“had a dad big and strong turned around found my daddy gone he was the one made me what I am today its up to me now my daddy has gone away…” -Jane’s Addiction - “Had A Dad” It has been a rough week around the ranch this week. I realized that my Thanksgiving turkey was undercooked after I started carving (damn cheap meat thermometer) and required some emergency procedures. Lest you worry that a dinner invitation from me is a poison pen, this is a first in nearly a decade of turkeys and all of my guests are still alive and well. The dog, presumably in protest of his demotion of status in the pack, has reverted to his fence jumping behavior that anyone who came to one of our parties in Columbia will be familiar with. I have been struggling at work, both with motivation and getting any kind of experimental results. And I’m pretty sure that I’m going to fail my driving test again tomorrow (that is a post in itself)*. But the biggest source of stress this week has been the boy. I am really struggling with him this week. Seems that he doesn’t really like the way I do things. I can’t soothe him and can’t get him to sleep. Fortunately, his Mum can. A bigger issue is that, in a move of defiance, he will no longer take the bottle from either of us. This means that I can no longer give Dr. O’C relief with a late night feed or a night out. In an already rough week the pessimist in me comes raging out and I start to worry that I’m a rubbish father. I was talking with a friend today and he was saying that he wanted to make some time to get back into voluntary work, to help make society better. I agreed with him and bemoaned the fact that I just don’t have time to do much with Baby Z in our lives. He responded: “Chris, you being there and raising your son is doing something good for society.”
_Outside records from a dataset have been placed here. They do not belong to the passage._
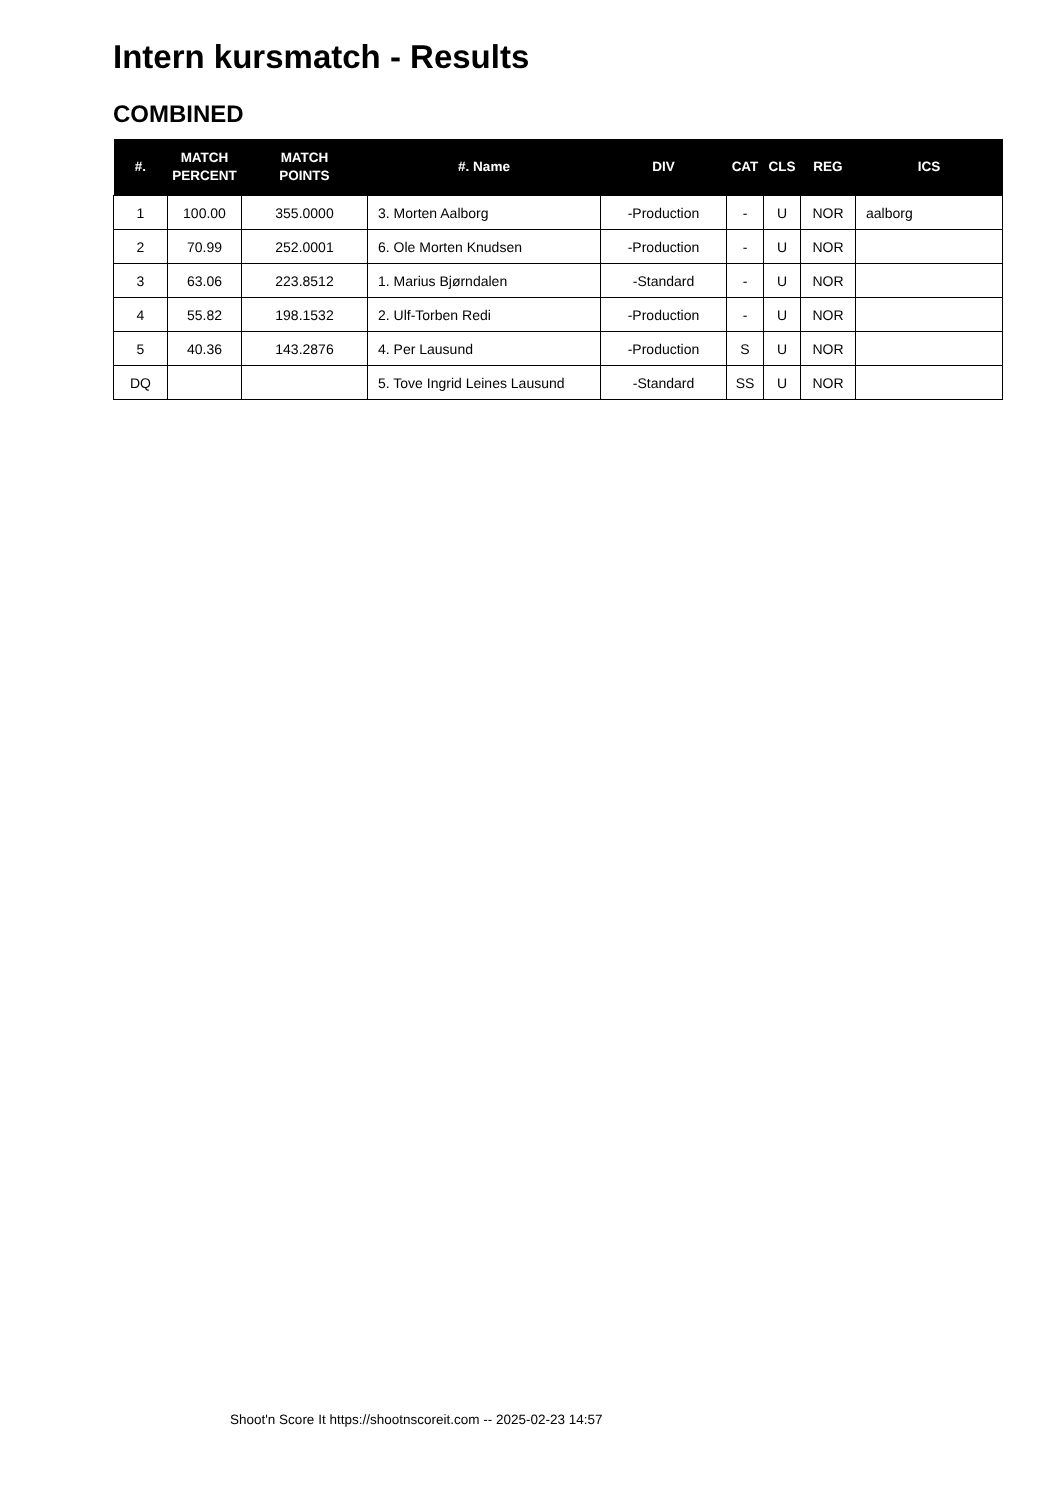Intern kursmatch - Results
COMBINED
| #. | MATCH PERCENT | MATCH POINTS | #. Name | DIV | CAT | CLS | REG | ICS |
| --- | --- | --- | --- | --- | --- | --- | --- | --- |
| 1 | 100.00 | 355.0000 | 3. Morten Aalborg | -Production | - | U | NOR | aalborg |
| 2 | 70.99 | 252.0001 | 6. Ole Morten Knudsen | -Production | - | U | NOR | |
| 3 | 63.06 | 223.8512 | 1. Marius Bjørndalen | -Standard | - | U | NOR | |
| 4 | 55.82 | 198.1532 | 2. Ulf-Torben Redi | -Production | - | U | NOR | |
| 5 | 40.36 | 143.2876 | 4. Per Lausund | -Production | S | U | NOR | |
| DQ | | | 5. Tove Ingrid Leines Lausund | -Standard | SS | U | NOR | |
Shoot'n Score It https://shootnscoreit.com -- 2025-02-23 14:57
And that’s when it made sense and I stopped feeling like a failure. Just by making the effort - unsuccessful as it may be right now - I am doing my bit to be a good father. Because increasingly fathers just aren’t there. There has been a recent debate in Britain about the reasons for the surge in violent crime involving young men and boys. One of the reasons that’s put forward is the number of these boys that are being raised in a single parent household. Two-thirds of African-American children are being raised by single mothers or grandparents. In Britain, close to 25% of children are being raised in single parent household and in some inner city communities, that figure exceeds 50%. Inner city youth groups cite this lack of a positive male role model as the biggest reason for the increase in gang violence in Britain. It is not a popular position among certain liberal policy makers, but statistically children with two parents are better off than those from single parent households. A survey by the Georgia Department of Corrections found that 80% of youth offenders in detention were from single parent households as were over 70% of high school dropouts according to an American school principals organization. In a study by researchers at the University of Maryland children who identified a father or father figure scored higher on basic learning skill tests, had a stronger sense of competence and social acceptance and were less likely to be depressed compared to children without fathers. I’m not actually sure that it’s “fathers” per se or just two parents that kids need. Recently, in Britain there has been a hubbub because some archbishop or another said that lesbian couple were not as competent to raise a child as a heterosexual couple. I am not jumping on that bandwagon - I believe, and some studies support, that any manifestation that means a child has two parents is better for the child than a single parent family. I reckon that their are gay couples that are better parents than straight couples and some are probably worse and most are probably the same.
Throughout my week full of minor disasters, Dr. O’C - in her inimitable fashion - has been accusing me of throwing myself a pity party, a bad case of the pour me’s. There may be some truth to that. I can make Baby Z smile, he loves it when I sing to him (and he is the only person that I can say that about) and I am the king of getting him back to sleep in the night. When I think about it this way, maybe fatherhood isn’t as hard as I’m making it out to be. Just by turning up I’m doing better than a lot of my peers. Just my turning up I’m giving Z chances that other boys will never have. That’s a pretty good deal. Now if I could just get him to drink out of that damn bottle - his Dad never had a problem with that. * At the time of publication, I have now passed my driving test!